Although far less common than S protein aptamers, aptamers for the N protein of SARS-CoV-2 have also been discovered. At present, three SELEX studies have been reported (Table 3 and  Table S5 ). [88] [89] [90] Reuse of existing N-protein binding aptamers created for an earlier coronavirus represents an option for quickly identifying aptamers for SARS-CoV-2. A SELEX study, conducted in 2011 by Cho et al., targeted the N protein of the initial severe acute respiratory syndrome coronavirus (SARS-CoV).
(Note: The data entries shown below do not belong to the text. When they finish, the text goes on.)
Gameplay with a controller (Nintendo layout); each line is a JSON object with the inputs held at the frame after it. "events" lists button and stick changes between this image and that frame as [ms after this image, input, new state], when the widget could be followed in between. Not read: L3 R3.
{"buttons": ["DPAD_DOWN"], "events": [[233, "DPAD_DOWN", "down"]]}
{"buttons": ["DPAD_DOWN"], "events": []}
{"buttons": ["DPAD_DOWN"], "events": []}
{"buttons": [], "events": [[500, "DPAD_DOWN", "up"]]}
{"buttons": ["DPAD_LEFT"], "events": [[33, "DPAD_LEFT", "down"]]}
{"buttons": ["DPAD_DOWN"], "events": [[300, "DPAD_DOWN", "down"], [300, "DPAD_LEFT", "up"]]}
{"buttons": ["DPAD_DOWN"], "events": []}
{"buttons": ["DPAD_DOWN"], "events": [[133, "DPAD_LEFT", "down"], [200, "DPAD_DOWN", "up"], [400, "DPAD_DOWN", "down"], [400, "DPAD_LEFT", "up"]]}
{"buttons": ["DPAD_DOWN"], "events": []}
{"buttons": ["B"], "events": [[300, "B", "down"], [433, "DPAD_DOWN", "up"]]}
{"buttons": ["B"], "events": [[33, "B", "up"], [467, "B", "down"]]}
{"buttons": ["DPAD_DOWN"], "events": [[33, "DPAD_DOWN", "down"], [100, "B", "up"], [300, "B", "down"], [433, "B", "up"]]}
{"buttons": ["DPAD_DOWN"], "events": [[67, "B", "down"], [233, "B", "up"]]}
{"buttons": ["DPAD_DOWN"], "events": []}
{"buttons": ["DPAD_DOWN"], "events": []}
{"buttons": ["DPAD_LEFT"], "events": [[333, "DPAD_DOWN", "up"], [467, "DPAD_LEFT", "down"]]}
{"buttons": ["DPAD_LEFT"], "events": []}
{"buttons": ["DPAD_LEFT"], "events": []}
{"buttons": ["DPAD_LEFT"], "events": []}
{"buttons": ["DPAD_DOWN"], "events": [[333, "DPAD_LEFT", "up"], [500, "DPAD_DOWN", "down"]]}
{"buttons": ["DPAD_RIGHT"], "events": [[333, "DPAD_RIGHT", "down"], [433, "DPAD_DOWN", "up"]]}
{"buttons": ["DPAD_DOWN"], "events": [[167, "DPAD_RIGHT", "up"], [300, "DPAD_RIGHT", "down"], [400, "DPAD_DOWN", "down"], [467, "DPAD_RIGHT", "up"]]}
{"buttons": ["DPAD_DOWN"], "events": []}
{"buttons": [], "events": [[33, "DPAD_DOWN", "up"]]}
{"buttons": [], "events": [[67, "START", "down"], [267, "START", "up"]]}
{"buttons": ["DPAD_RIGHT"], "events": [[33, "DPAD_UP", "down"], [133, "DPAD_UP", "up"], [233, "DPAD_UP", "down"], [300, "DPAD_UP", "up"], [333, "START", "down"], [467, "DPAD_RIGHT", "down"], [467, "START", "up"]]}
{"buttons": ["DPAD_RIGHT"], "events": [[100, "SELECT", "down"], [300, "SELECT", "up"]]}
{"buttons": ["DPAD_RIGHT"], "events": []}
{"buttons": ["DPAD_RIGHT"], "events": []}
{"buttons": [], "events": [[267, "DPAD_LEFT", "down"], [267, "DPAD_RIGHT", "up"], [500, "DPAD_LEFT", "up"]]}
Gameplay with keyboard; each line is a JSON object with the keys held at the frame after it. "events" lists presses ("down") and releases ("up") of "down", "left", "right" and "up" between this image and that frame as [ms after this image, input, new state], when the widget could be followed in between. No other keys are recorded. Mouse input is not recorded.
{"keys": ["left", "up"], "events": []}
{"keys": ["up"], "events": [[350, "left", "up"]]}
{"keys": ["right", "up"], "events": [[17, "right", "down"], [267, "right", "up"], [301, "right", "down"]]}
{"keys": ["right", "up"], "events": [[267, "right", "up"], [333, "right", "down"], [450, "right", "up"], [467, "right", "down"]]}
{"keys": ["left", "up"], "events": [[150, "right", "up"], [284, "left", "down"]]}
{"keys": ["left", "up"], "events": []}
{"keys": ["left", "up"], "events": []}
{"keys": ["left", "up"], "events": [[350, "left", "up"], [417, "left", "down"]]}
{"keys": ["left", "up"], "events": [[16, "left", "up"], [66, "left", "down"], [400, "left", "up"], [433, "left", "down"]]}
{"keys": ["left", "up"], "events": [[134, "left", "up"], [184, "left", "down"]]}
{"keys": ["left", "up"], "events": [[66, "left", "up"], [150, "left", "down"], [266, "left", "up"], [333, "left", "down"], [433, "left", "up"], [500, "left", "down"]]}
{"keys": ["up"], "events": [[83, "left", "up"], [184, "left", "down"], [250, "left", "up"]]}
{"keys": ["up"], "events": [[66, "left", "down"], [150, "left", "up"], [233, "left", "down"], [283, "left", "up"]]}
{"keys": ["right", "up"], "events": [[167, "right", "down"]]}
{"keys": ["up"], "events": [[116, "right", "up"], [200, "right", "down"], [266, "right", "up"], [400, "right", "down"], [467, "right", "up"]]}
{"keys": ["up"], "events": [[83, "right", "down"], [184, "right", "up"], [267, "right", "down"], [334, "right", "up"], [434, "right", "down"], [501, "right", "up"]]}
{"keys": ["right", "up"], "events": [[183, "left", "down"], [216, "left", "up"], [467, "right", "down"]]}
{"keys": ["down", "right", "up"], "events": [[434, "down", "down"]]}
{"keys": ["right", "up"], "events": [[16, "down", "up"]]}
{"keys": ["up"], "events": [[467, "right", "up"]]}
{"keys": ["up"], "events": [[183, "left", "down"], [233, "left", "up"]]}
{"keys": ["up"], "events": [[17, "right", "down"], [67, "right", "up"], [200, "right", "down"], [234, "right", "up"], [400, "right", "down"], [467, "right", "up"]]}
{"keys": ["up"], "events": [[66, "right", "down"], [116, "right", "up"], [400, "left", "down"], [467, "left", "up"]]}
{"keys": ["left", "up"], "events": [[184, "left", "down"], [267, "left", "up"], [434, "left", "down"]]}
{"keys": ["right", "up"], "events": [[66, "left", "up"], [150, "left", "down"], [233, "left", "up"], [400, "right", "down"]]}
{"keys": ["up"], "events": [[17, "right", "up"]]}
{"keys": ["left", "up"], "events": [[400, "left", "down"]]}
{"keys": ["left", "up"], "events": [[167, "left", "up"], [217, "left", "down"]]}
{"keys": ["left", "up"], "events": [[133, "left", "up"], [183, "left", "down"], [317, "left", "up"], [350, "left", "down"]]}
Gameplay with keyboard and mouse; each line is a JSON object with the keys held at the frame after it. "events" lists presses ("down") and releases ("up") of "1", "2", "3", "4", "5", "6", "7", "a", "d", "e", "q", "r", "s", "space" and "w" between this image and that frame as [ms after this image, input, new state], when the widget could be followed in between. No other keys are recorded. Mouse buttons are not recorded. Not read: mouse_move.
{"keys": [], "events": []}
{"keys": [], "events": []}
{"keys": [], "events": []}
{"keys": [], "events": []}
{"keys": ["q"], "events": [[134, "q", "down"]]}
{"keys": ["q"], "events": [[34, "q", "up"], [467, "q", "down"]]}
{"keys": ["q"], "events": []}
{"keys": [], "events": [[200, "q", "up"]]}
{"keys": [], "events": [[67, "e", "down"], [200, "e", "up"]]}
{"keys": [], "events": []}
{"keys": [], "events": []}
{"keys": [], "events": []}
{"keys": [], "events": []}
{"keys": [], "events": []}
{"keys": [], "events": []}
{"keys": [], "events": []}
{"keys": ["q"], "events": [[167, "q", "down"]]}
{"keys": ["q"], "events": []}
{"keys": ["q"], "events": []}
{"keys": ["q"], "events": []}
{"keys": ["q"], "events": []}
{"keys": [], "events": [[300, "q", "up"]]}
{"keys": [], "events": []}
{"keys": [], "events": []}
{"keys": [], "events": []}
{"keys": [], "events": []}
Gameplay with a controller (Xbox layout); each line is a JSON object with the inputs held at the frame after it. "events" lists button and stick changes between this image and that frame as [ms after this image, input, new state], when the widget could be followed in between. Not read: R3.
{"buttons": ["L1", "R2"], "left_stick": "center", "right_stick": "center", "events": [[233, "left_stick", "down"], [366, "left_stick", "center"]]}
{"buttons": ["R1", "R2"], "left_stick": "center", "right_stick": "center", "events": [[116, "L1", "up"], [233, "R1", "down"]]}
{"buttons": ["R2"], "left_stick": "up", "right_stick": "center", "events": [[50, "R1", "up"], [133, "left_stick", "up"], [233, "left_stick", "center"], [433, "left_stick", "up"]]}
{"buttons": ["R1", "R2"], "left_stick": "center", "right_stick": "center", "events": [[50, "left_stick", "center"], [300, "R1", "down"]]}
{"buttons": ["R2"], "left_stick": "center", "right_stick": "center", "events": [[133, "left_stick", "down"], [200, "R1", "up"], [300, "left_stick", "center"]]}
This study used a DNA library with a 45-nt random domain and a bead-based SELEX strategy, which led to the isolation of several high-affinity DNA aptamers. In 2020, Chen et al. examined some of these aptamers for binding to the N protein of SARS-CoV-2. [91] They found an aptamer named N aptamer 1 that bound with the N protein of SARS-CoV-2 with a Kd of 4.92 nM. [91] This is not particularly surprising, considering the N protein of SARS-CoV-2 shares 91% sequence homology with the N protein of SARS-CoV. [92, 93] The authors also developed a detection assay using these aptamers, which will be discussed in Section 6. [91] Zhang et al published a study in 2020 where a DNA library containing the 36-nt random domain and a bead-based SELEX strategy was used to search for aptamers that bind the N protein of SARS-CoV-2. [89] Four aptamers were discovered, with the best aptamer exhibiting a Kd of 0.49 nM. Interestingly, upon analysis, it was found that these aptamers interacted with the N protein in a sandwich style. Sandwich-type interactions occur when a target antigen is bound to two recognition elements, in this case, two aptamers. Given biological samples may contain molecules that potentially interfere with aptamer-target binding, sandwich-type interactions are particularly attractive in terms of potentially mitigating this interference. Two other labs have now utilized the aptamers from this work to create diagnostic tests for COVID-19 (as discussed in Section 6). [94, 95] Kang et al. have also developed several N protein specific aptamers in a recent study using a DNA library containing a 53-nt 10 .1002/anse.202200012

This article is protected by copyright. All rights reserved. random region. [90] These aptamers were isolated using a previously developed SELEX method called H-sandwich SELEX. [96] The technique involves first immobilizing antibodies for the N protein onto a microtiter plate so that the N protein can be captured onto the plate for aptamer selection. The resultant aptamers are programmed to exhibit sandwich forming capabilities with their target and the antibody. The best aptamer from this work is named SARS-CoV-2_apt2 with a Kd of 0.57 nM (Table 3) . 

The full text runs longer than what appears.